"Saltonstall and Me" by Jim Mott
When asked, it is not always easy for the artists and writers awarded month-long residencies at the Saltonstall Arts Colony to articulate how we affected their lives and their work. When painter Jim Mott, one of our first residents in 1996 learned he was coming back this summer, he reflected on the influence Saltonstall had on his life. He sent the following letter, posted here in its entirety. We hope you enjoy it as much as we did.
- Lesley Williamson, director
SALTONSTALL AND ME
It's easy enough to say that the Saltonstall Colony changed my life. Every interaction we have influences our lives to some degree. And the time I spent at Saltonstall was clearly pivotal in my development as an artist, though mostly in ways I couldn't see at the time. Really, I was one of those underachieving residents who wonders why the month's painting output fits so very easily in the back seat for the drive home.
I was in the first official group of residents, June 1996. For the previous few years I'd been working on an environmental science degree, planning a career change. Being chosen for a residency was, first and foremost, a validation that put me back on the art track at a critical moment. Ironically, I spent most of my time there wandering the woods and fields around the colony, identifying plants and animals, compiling species checklists to provoke the interest of future residents. I'd grown up in the country, and being able to ramble with no necessary point, except to reconnect with the spirit of wonder and discovery, was a treat. I also welcomed the cross-currents of creative influence from fellow residents, truly enjoyed the experience of a dedicated, small creative community, and made some lasting friendships. The food was great, too!
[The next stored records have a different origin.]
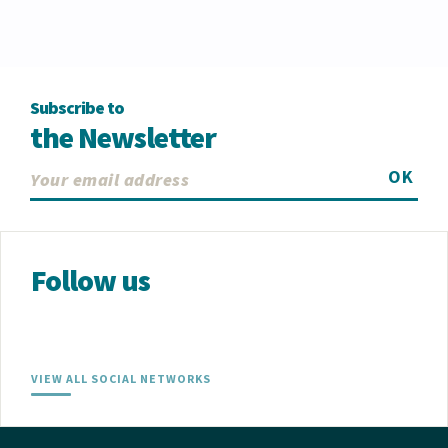
Subscribe to
the Newsletter
OK
Follow us
VIEW ALL SOCIAL NETWORKS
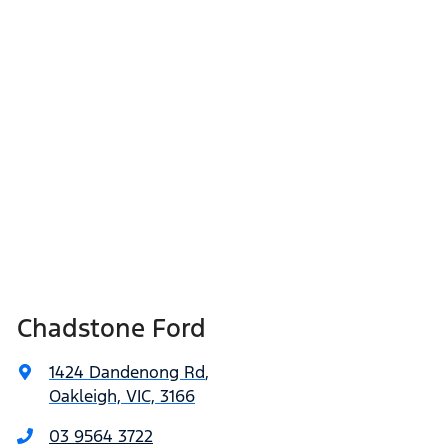
Chadstone Ford
1424 Dandenong Rd
,
Oakleigh, VIC, 3166
03 9564 3722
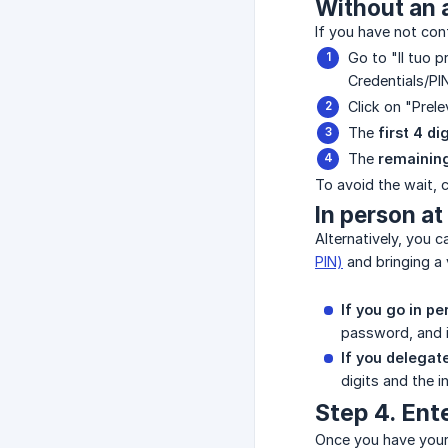
Without an a
If you have not con
Go to "Il tuo p
Credentials/PIN
Click on "Prele
The
first 4 di
The
remaining
To avoid the wait, 
In person at
Alternatively, you 
PIN)
and bringing a v
If you go in pe
password, and in
If you delegat
digits and the i
Step 4. Ent
Once you have your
My fondest memory is being on hand while Don Evans stood on the deck one evening, looking out over the Saltonstall fields. A gifted, hot-shot writer from Chicago, his memoir had described how boys in his neighborhood used to collect fireflies for the sadistic thrill of hitting them with baseball bats: Whack! And some little light shoots off into the night, a bright glow fading off and dying into nothingness. I think it was a time-lapse metaphor for their father's lives at the factory. But there at Saltonstall we watched – Don for the first time – as a dark, wide hillside came to life with the flickering lights of a thousand fireflies. Maybe not a thousand, but it felt that way. Firefly heaven.
I also did some painting there. Most of my output was mediocre or experimental; it didn't seem to add up. And yet, when else would I feel so free to depart from my usual, small landscape paintings that a particularly startling encounter on a nature walk (in this case, the end of a life-long quest to find a chocolate tube slime mold and the unnerving sight of large insects, called ichneumon flies, laying eggs in a dead tree) would lead me to the trance-like execution of a large abstraction on a wooden plank? For a few hours I felt more connected to the primal urge to create, the shaman cave painters of the paleolithic, than I'd ever imagined possible. It's an experience I treasure – along with the quirky, plank painting that resulted.
Perhaps most important for my artistic development, though equally serendipitous, was the gathering of ideas and influences that would, three or four years later, begin to bear fruit in my Itinerant Artist Project (IAP). The IAP is a public outreach initiative that has allowed me, in many ways, to truly fulfill my sense of artistic “calling.” It has also led me to unexpected levels of productivity and a helpful degree of recognition. I doubt I would have come up with the concept – or done anything like it – if I hadn't been a Saltonstall resident. One key catalyst was a Cornell lecture by Donald Kuspit, which I just happened to hear broadcast on the college radio station: It posed some questions I had to answer. Other factors were more subliminal, like hearing about Ithaca's alternative, barter economy.
While in residence I also happened to do two very small Ithaca landscapes that I liked very much. They happened to suggest a series, they happened to be 5 ½” x 8 ½”, and when I finally decided I was ready to drive around the country trading art for hospitality, that became my standard size panel, my unit of exchange, the consistent format that defines the project and keeps me on track. In one month a year on the road since 2000, I've done almost 600 such paintings of the varied American landscape – and given away 120 or so for the privilege of staying with strangers in 30 states.
It's been an interesting journey, and in many ways it started with the Saltonstall Colony. I won't say I think of Connie Saltonstall all the time, or even very much of the time, but I do think of her with deep gratitude and great respect for her vision and generosity. My IAP is based on the principles of art as gift and gift flow. Time at Saltonstall was a gift that put it all in motion.
(And, yes, I'm looking forward to going back and maybe being more productive in the studio, or at least updating those species lists).